*Aim*. Change each occurrence of "missing British persons" to "missing British citizens" in the records below, and reproduce them with everything else left as it is.

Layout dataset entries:
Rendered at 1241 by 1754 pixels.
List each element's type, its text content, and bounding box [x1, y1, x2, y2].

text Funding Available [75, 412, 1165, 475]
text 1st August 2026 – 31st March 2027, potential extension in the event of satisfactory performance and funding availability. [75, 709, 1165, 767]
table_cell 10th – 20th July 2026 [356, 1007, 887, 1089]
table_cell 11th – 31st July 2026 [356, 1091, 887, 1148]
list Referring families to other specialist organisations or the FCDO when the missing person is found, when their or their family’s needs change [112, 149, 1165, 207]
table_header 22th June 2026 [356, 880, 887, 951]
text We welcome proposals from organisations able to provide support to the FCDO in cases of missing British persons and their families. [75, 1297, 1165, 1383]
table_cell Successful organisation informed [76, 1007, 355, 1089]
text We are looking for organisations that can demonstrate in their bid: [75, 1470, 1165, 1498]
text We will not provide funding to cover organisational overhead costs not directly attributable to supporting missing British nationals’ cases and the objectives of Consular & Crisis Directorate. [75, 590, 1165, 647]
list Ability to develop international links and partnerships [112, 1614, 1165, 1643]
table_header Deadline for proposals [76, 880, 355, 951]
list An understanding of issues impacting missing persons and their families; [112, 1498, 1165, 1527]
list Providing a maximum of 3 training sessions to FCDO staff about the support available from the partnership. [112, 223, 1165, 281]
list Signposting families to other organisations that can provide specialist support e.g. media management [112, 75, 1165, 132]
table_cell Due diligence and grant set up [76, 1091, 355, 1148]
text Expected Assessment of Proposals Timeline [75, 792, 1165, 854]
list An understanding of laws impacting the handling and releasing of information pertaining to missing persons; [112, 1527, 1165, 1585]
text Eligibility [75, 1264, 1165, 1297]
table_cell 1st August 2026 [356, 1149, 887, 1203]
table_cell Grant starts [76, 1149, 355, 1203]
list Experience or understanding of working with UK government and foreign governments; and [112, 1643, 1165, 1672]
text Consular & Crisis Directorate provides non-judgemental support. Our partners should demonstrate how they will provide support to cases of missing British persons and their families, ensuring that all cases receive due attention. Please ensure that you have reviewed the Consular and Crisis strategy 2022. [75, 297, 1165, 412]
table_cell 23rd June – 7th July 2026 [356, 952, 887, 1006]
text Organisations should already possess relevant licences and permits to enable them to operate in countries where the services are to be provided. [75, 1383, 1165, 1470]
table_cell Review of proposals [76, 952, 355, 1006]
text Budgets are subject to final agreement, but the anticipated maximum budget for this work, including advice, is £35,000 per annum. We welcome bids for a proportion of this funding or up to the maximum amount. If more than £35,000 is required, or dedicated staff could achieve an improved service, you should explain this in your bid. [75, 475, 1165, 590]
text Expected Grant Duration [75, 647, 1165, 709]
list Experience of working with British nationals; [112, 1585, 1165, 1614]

*Complete output*.
Rendered at 1241 by 1754 pixels.
List each element's type, its text content, and bounding box [x1, y1, x2, y2].

text Funding Available [75, 412, 1165, 475]
text 1st August 2026 – 31st March 2027, potential extension in the event of satisfactory performance and funding availability. [75, 709, 1165, 767]
table_cell 10th – 20th July 2026 [356, 1007, 887, 1089]
table_cell 11th – 31st July 2026 [356, 1091, 887, 1148]
list Referring families to other specialist organisations or the FCDO when the missing person is found, when their or their family’s needs change [112, 149, 1165, 207]
table_header 22th June 2026 [356, 880, 887, 951]
text We welcome proposals from organisations able to provide support to the FCDO in cases of missing British citizens and their families. [75, 1297, 1165, 1383]
table_cell Successful organisation informed [76, 1007, 355, 1089]
text We are looking for organisations that can demonstrate in their bid: [75, 1470, 1165, 1498]
text We will not provide funding to cover organisational overhead costs not directly attributable to supporting missing British nationals’ cases and the objectives of Consular & Crisis Directorate. [75, 590, 1165, 647]
list Ability to develop international links and partnerships [112, 1614, 1165, 1643]
table_header Deadline for proposals [76, 880, 355, 951]
list An understanding of issues impacting missing persons and their families; [112, 1498, 1165, 1527]
list Providing a maximum of 3 training sessions to FCDO staff about the support available from the partnership. [112, 223, 1165, 281]
list Signposting families to other organisations that can provide specialist support e.g. media management [112, 75, 1165, 132]
table_cell Due diligence and grant set up [76, 1091, 355, 1148]
text Expected Assessment of Proposals Timeline [75, 792, 1165, 854]
list An understanding of laws impacting the handling and releasing of information pertaining to missing persons; [112, 1527, 1165, 1585]
text Eligibility [75, 1264, 1165, 1297]
table_cell 1st August 2026 [356, 1149, 887, 1203]
table_cell Grant starts [76, 1149, 355, 1203]
list Experience or understanding of working with UK government and foreign governments; and [112, 1643, 1165, 1672]
text Consular & Crisis Directorate provides non-judgemental support. Our partners should demonstrate how they will provide support to cases of missing British citizens and their families, ensuring that all cases receive due attention. Please ensure that you have reviewed the Consular and Crisis strategy 2022. [75, 297, 1165, 412]
table_cell 23rd June – 7th July 2026 [356, 952, 887, 1006]
text Organisations should already possess relevant licences and permits to enable them to operate in countries where the services are to be provided. [75, 1383, 1165, 1470]
table_cell Review of proposals [76, 952, 355, 1006]
text Budgets are subject to final agreement, but the anticipated maximum budget for this work, including advice, is £35,000 per annum. We welcome bids for a proportion of this funding or up to the maximum amount. If more than £35,000 is required, or dedicated staff could achieve an improved service, you should explain this in your bid. [75, 475, 1165, 590]
text Expected Grant Duration [75, 647, 1165, 709]
list Experience of working with British nationals; [112, 1585, 1165, 1614]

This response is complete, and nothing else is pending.